Got it. I can readily enter something in the logs. It won't have the right hash though ... so it will appear "red" in the audit trail ... but based on what you said, that's "ok" (i.e. won't adversely affect opendental, assuming of course my code doesn't mess up the database) - maybe even "good" (since it would identify that opendental didn't make the changes)?

[jsalmon]

When a plugin calls, I presume the security context is automatically inferred. But when calling from outside a plugin, I wonder if that will work (e.g. are there apis to authenticate the "user"?)
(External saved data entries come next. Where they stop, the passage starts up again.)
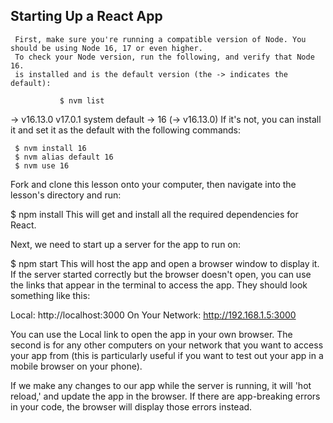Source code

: ## Starting Up a React App
     First, make sure you're running a compatible version of Node. You should be using Node 16, 17 or even higher.
     To check your Node version, run the following, and verify that Node 16.
     is installed and is the default version (the -> indicates the default):

               $ nvm list

->               v16.13.0
                  v17.0.1
                    system
default -> 16 (-> v16.13.0)
If it's not, you can install it and set it as the default with the following commands:

     $ nvm install 16
     $ nvm alias default 16
     $ nvm use 16
 Fork and clone this lesson onto your computer, then navigate into the lesson's directory and run:

$ npm install
This will get and install all the required dependencies for React.

Next, we need to start up a server for the app to run on:

$ npm start
This will host the app and open a browser window to display it. If the server started correctly but the browser doesn't open, you can use the links that appear in the terminal to access the app. They should look something like this:

Local:            http://localhost:3000
On Your Network:  http://192.168.1.5:3000

You can use the Local link to open the app in your own browser. The second is for any other computers on your network that you want to access your app from (this is particularly useful if you want to test out your app in a mobile browser on your phone).


If we make any changes to our app while the server is running, it will 'hot reload,' and update the app in the browser. If there are app-breaking errors in your code, the browser will display those errors instead.


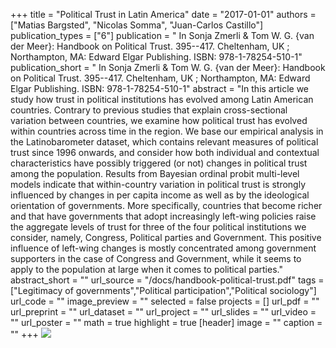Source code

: +++
title = "Political Trust in Latin America"
date = "2017-01-01"
authors = ["Matias Bargsted", "Nicolas Somma", "Juan-Carlos Castillo"]
publication_types = ["6"]
publication = " In Sonja Zmerli & Tom W. G. {van der Meer}: Handbook on Political Trust.  395--417. Cheltenham, UK ; Northampton, MA: Edward Elgar Publishing. ISBN: 978-1-78254-510-1"
publication_short = " In Sonja Zmerli & Tom W. G. {van der Meer}: Handbook on Political Trust.  395--417. Cheltenham, UK ; Northampton, MA: Edward Elgar Publishing. ISBN: 978-1-78254-510-1"
abstract = "In this article we study how trust in political institutions has evolved among Latin American countries. Contrary to previous studies that explain cross-sectional variation between countries, we examine how political trust has evolved within countries across time in the region. We base our empirical analysis in the Latinobarometer dataset, which contains relevant measures of political trust since 1996 onwards, and consider how both individual and contextual characteristics have possibly triggered (or not) changes in political trust among the population. Results from Bayesian ordinal probit multi-level models indicate that within-country variation in political trust is strongly influenced by changes in per capita income as well as by the ideological orientation of governments. More specifically, countries that become richer and that have governments that adopt increasingly left-wing policies raise the aggregate levels of trust for three of the four political institutions we consider, namely, Congress, Political parties and Government. This positive influence of left-wing changes is mostly concentrated among government supporters in the case of Congress and Government, while it seems to apply to the population at large when it comes to political parties."
abstract_short = ""
url_source = "/docs/handbook-political-trust.pdf"
tags = ["Legitimacy of governments","Political participation","Political sociology"]
url_code = ""
image_preview = ""
selected = false
projects = []
url_pdf = ""
url_preprint = ""
url_dataset = ""
url_project = ""
url_slides = ""
url_video = ""
url_poster = ""
math = true
highlight = true
[header]
image = ""
caption = ""
+++
![](https://www.e-elgar.com/shop/media/catalog/product/cache/01c740ac49768798d3ac9bd0cdac340f/9/7/9781782545101.jpg)

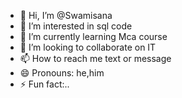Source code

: - 👋 Hi, I’m @Swamisana
- 👀 I’m interested in sql code
- 🌱 I’m currently learning Mca course 
- 💞️ I’m looking to collaborate on IT 
- 📫 How to reach me text or message 
- 😄 Pronouns: he,him
- ⚡ Fun fact:..

<!---
Swamisana/Swamisana is a ✨ special ✨ repository because its `README.md` (this file) appears on your GitHub profile.
You can click the Preview link to take a look at your changes.
--->
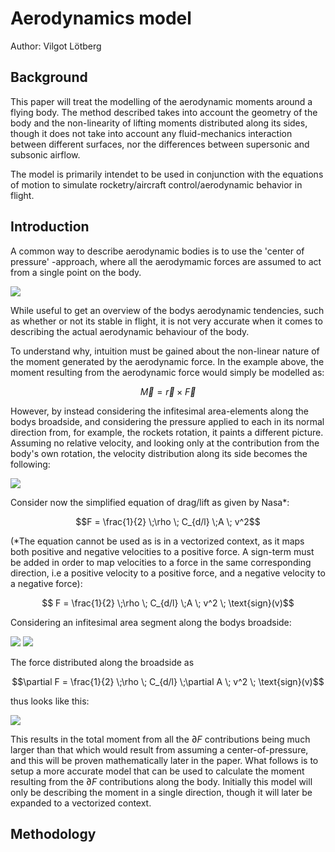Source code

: # Aerodynamics model

Author: Vilgot Lötberg

<h2>Background</h2>

This paper will treat the modelling of the aerodynamic moments around a flying body. The method described takes into account the geometry of the body and the non-linearity of lifting moments distributed along its sides, though it does not take into account any fluid-mechanics interaction between different surfaces, nor the differences between supersonic and subsonic airflow.

The model is primarily intendet to be used in conjunction with the equations of motion to simulate rocketry/aircraft control/aerodynamic behavior in flight.


<h2>Introduction</h2>

A common way to describe aerodynamic bodies is to use the 'center of pressure' -approach, where all the aerodymamic forces are assumed to act from a single point on the body.

![](center_of_pressure_combined.gif)

While useful to get an overview of the bodys aerodynamic tendencies, such as whether or not its stable in flight, it is not very accurate when it comes to describing the actual aerodynamic behaviour of the body.

To understand why, intuition must be gained about the non-linear nature of the moment generated by the aerodynamic force. In the example above, the moment resulting from the aerodynamic force would simply be modelled as:

$$ \vec{M} = \vec{r} \times \vec{F} $$

However, by instead considering the infitesimal area-elements along the bodys broadside, and considering the pressure applied to each in its normal direction from, for example, the rockets rotation, it paints a different picture. Assuming no relative velocity, and looking only at the contribution from the body's own rotation, the velocity distribution along its side becomes the following:

![](velocity_distribution.gif)

Consider now the simplified equation of drag/lift as given by Nasa*:

$$F = \frac{1}{2} \;\rho \; C_{d/l} \;A \; v^2$$

(*The equation cannot be used as is in a vectorized context, as it maps both positive and negative velocities to a positive force. A sign-term must be added in order to map velocities to a force in the same corresponding direction, i.e a positive velocity to a positive force, and a negative velocity to a negative force):

$$ F = \frac{1}{2} \;\rho \; C_{d/l} \;A \; v^2 \; \text{sign}(v)$$

Considering an infitesimal area segment along the bodys broadside:

![](area_projected.png)
![](area_element.png)

The force distributed along the broadside as

$$\partial F = \frac{1}{2} \;\rho \; C_{d/l} \;\partial A \; v^2 \; \text{sign}(v)$$

thus looks like this:

![](force_distribution.gif)

This results in the total moment from all the $\partial F$ contributions being much larger than that which would result from assuming a center-of-pressure, and this will be proven mathematically later in the paper. What follows is to setup a more accurate model that can be used to calculate the moment resulting from the $\partial F$ contributions along the body. Initially this model will only be describing the moment in a single direction, though it will later be expanded to a vectorized context.


<h2>Methodology</h2>

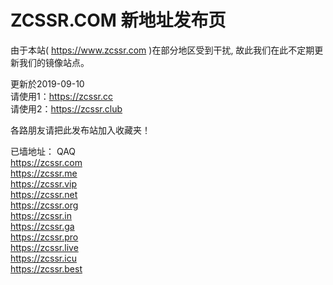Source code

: # ZCSSR.COM 新地址发布页

由于本站( https://www.zcssr.com )在部分地区受到干扰, 故此我们在此不定期更新我们的镜像站点。


更新於2019-09-10<br>
请使用1：https://zcssr.cc<br>
请使用2：https://zcssr.club<br>


各路朋友请把此发布站加入收藏夹！

已墙地址： QAQ<br>
https://zcssr.com<br>
https://zcssr.me<br>
https://zcssr.vip<br>
https://zcssr.net<br>
https://zcssr.org<br>
https://zcssr.in<br>
https://zcssr.ga<br>
https://zcssr.pro<br>
https://zcssr.live<br>
https://zcssr.icu<br>
https://zcssr.best<br>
Correct, plugins get lucky and don't have to worry about much. Calling the dll from the outside introduces lots of variables and I might not even be able to theorize every scenario so that alone makes me want to lean away from this path. Also, how is the dll going to be present to all users? Will they always talk to your web service to access the dll on the server? Are you going to require the client computer to have Open Dental installed to use your services? We don't have an API. I can point you around to some methods to call that reside in the OpenDentBusiness.dll to authenticate an "Open Dental" user if you like. But now your service will need some sort of log in section thus more time and money.

so it will appear "red" in the audit trail ... but based on what you said, that's "ok"

Yes, in newer versions the row will show red (or some color, I'm pretty sure red) and I feel this is acceptable as long as you brand it somehow. Without the branding, it will look like we made it and the office might get antsy that their database is being manipulated somehow without their knowledge.